### [PROBLEM]
Every record should be copied exactly, except that pictures are to be omitted.

[Collected data]
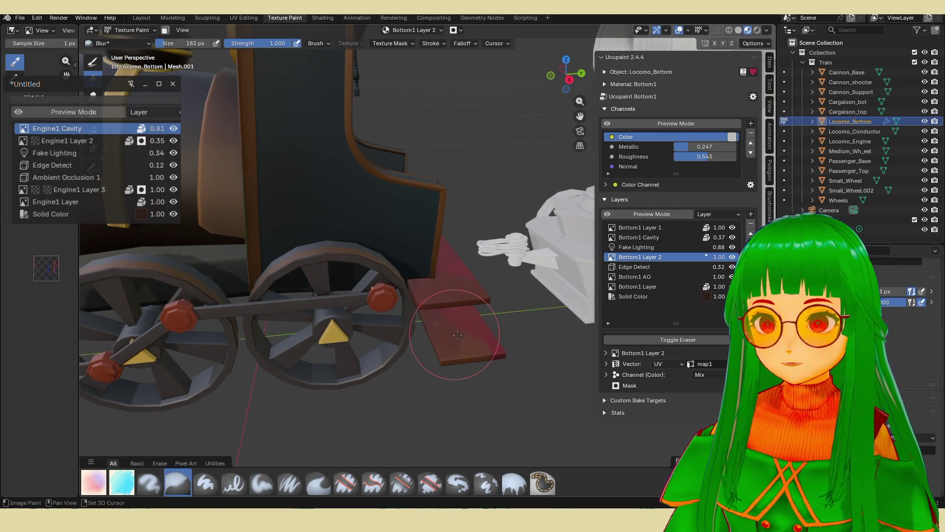
mouse_move(455, 304)
middle_mouse_down()
mouse_move(432, 338)
mouse_move(441, 343)
middle_mouse_up()
mouse_move(406, 280)
middle_mouse_down()
mouse_move(374, 315)
mouse_move(410, 353)
middle_mouse_up()
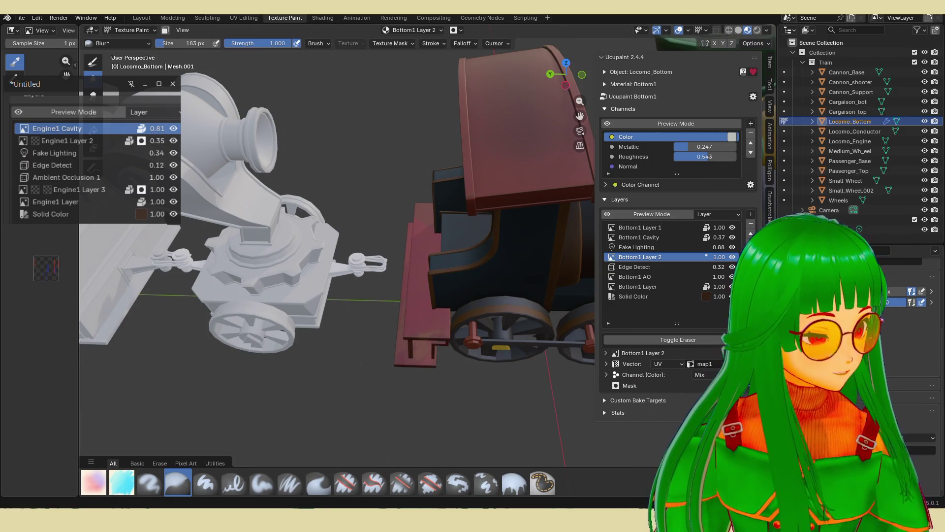
scroll(512, 321, "up", 4)
middle_click_drag(483, 295, 530, 324)
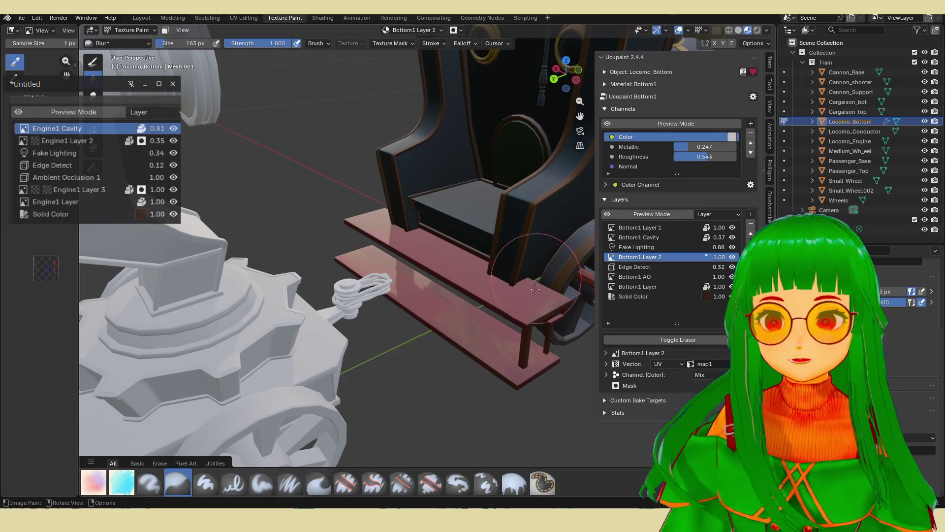
middle_click_drag(407, 268, 447, 311)
scroll(433, 271, "up", 5)
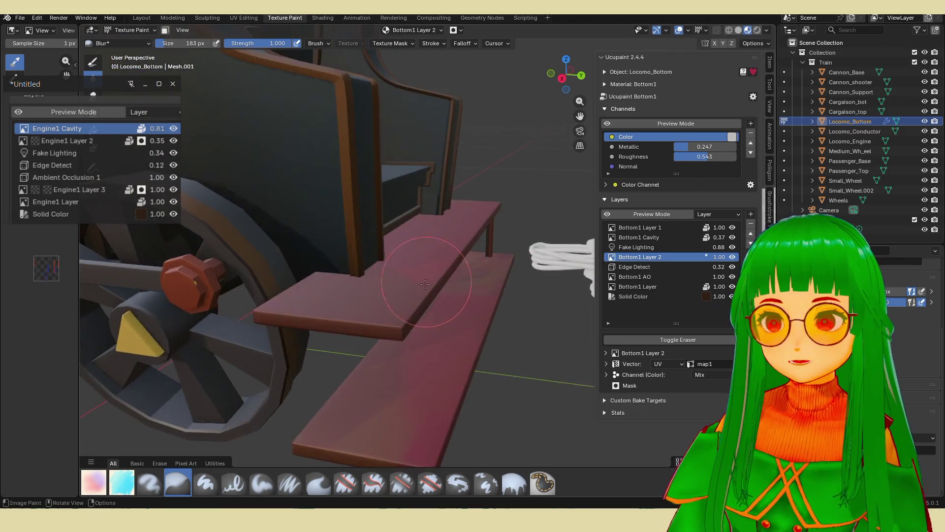
scroll(417, 330, "up", 3)
scroll(399, 335, "down", 5)
middle_click_drag(399, 334, 454, 270)
- Select the whole base mesh in Edit Mode, return to painting, and adjust Bottom1 Layer 2's strength
key("Tab")
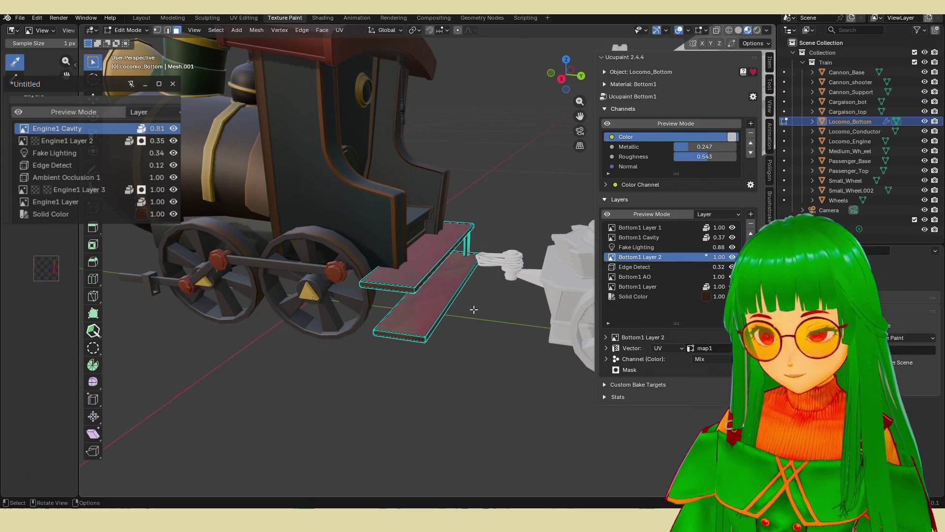
key("a")
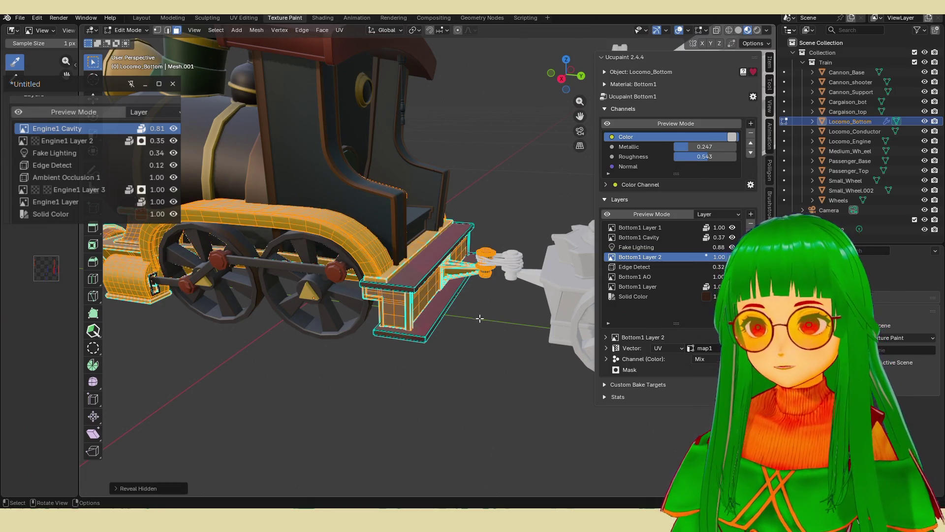
key("Tab")
mouse_move(477, 316)
middle_mouse_down()
mouse_move(434, 319)
mouse_move(394, 307)
middle_mouse_up()
scroll(434, 319, "up", 3)
scroll(423, 315, "down", 3)
scroll(424, 315, "up", 3)
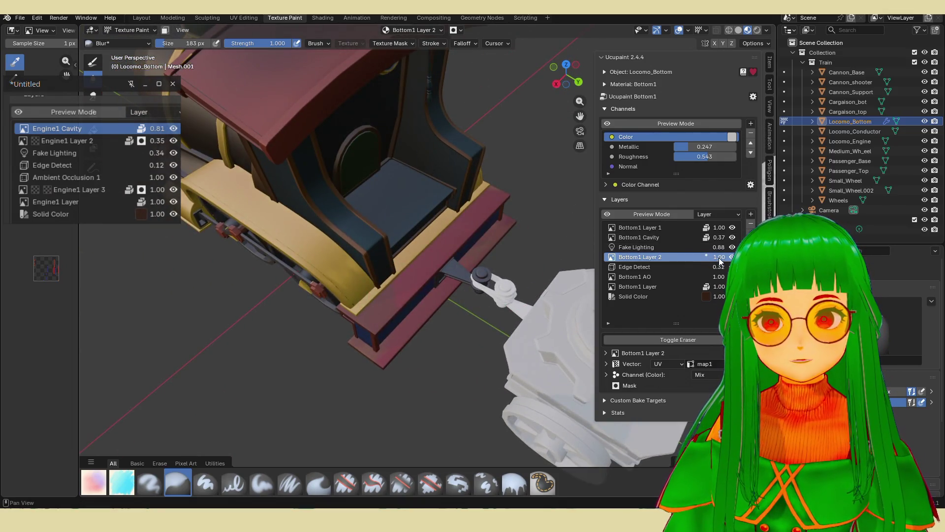
mouse_move(719, 257)
left_mouse_down()
mouse_move(739, 257)
mouse_move(685, 257)
left_mouse_up()
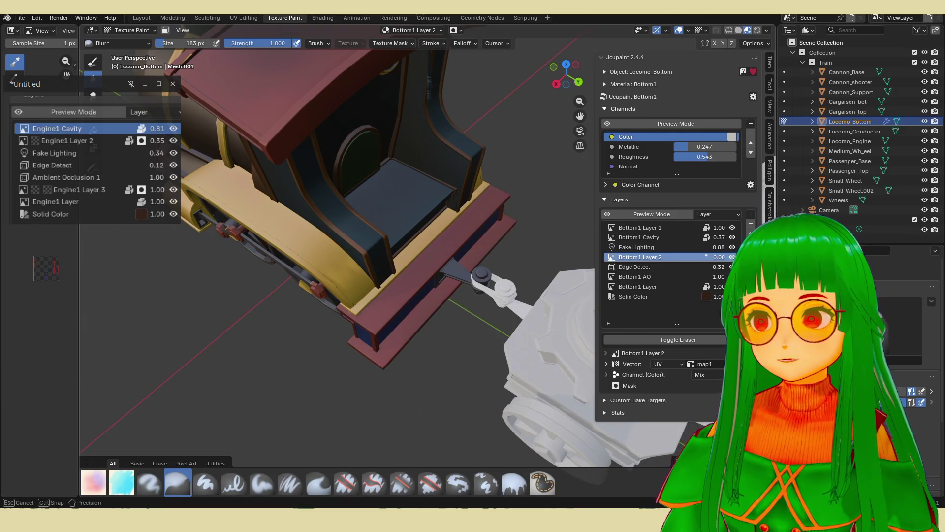
- Set Bottom1 Layer 2's Color channel blend mode from Mix to Overlay
left_click(702, 375)
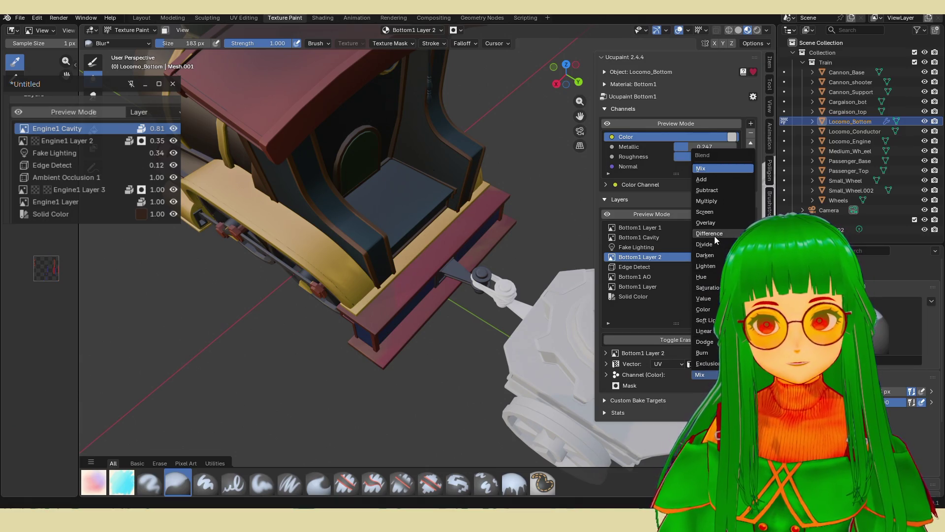
left_click(706, 223)
middle_click_drag(443, 271, 461, 275)
- Adjust Bottom1 Layer 2's opacity until it settles at 0.59
mouse_move(717, 257)
left_mouse_down()
mouse_move(704, 257)
mouse_move(719, 257)
left_mouse_up()
middle_click_drag(374, 295, 406, 303)
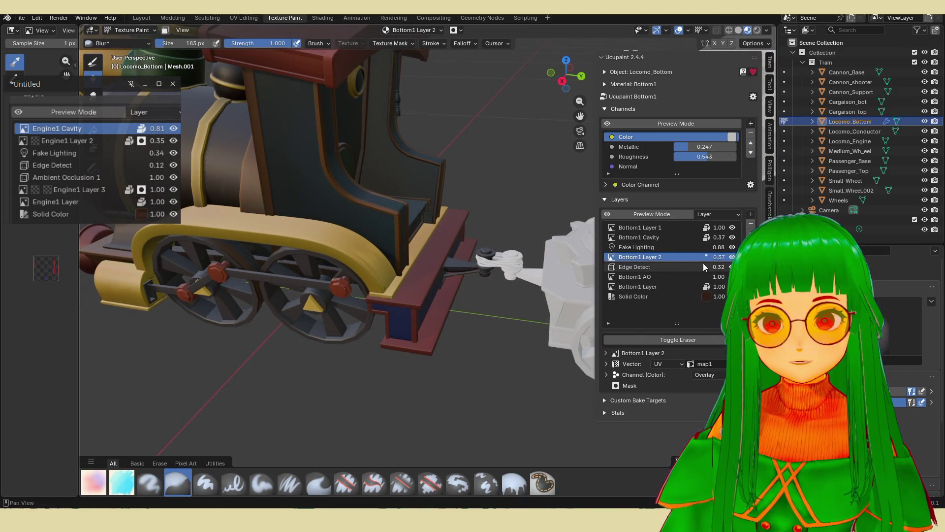
middle_click_drag(405, 303, 406, 302, "shift")
left_click_drag(716, 257, 718, 257)
scroll(485, 208, "down", 5)
mouse_move(485, 208)
middle_mouse_down()
mouse_move(381, 245)
mouse_move(370, 271)
mouse_move(473, 272)
middle_mouse_up()
scroll(367, 278, "up", 5)
scroll(364, 285, "down", 5)
scroll(422, 275, "up", 5)
scroll(473, 272, "up", 6)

### [SOLUTION TO THIS TASK]
mouse_move(455, 304)
middle_mouse_down()
mouse_move(432, 338)
mouse_move(441, 343)
middle_mouse_up()
mouse_move(406, 280)
middle_mouse_down()
mouse_move(374, 315)
mouse_move(410, 353)
middle_mouse_up()
scroll(512, 321, "up", 4)
middle_click_drag(483, 295, 530, 324)
middle_click_drag(407, 268, 447, 311)
scroll(433, 271, "up", 5)
scroll(417, 330, "up", 3)
scroll(399, 335, "down", 5)
middle_click_drag(399, 334, 454, 270)
- Select the whole base mesh in Edit Mode, return to painting, and adjust Bottom1 Layer 2's strength
key("Tab")
key("a")
key("Tab")
mouse_move(477, 316)
middle_mouse_down()
mouse_move(434, 319)
mouse_move(394, 307)
middle_mouse_up()
scroll(434, 319, "up", 3)
scroll(423, 315, "down", 3)
scroll(424, 315, "up", 3)
mouse_move(719, 257)
left_mouse_down()
mouse_move(739, 257)
mouse_move(685, 257)
left_mouse_up()
- Set Bottom1 Layer 2's Color channel blend mode from Mix to Overlay
left_click(702, 375)
left_click(706, 223)
middle_click_drag(443, 271, 461, 275)
- Adjust Bottom1 Layer 2's opacity until it settles at 0.59
mouse_move(717, 257)
left_mouse_down()
mouse_move(704, 257)
mouse_move(719, 257)
left_mouse_up()
middle_click_drag(374, 295, 406, 303)
middle_click_drag(405, 303, 406, 302, "shift")
left_click_drag(716, 257, 718, 257)
scroll(485, 208, "down", 5)
mouse_move(485, 208)
middle_mouse_down()
mouse_move(381, 245)
mouse_move(370, 271)
mouse_move(473, 272)
middle_mouse_up()
scroll(367, 278, "up", 5)
scroll(364, 285, "down", 5)
scroll(422, 275, "up", 5)
scroll(473, 272, "up", 6)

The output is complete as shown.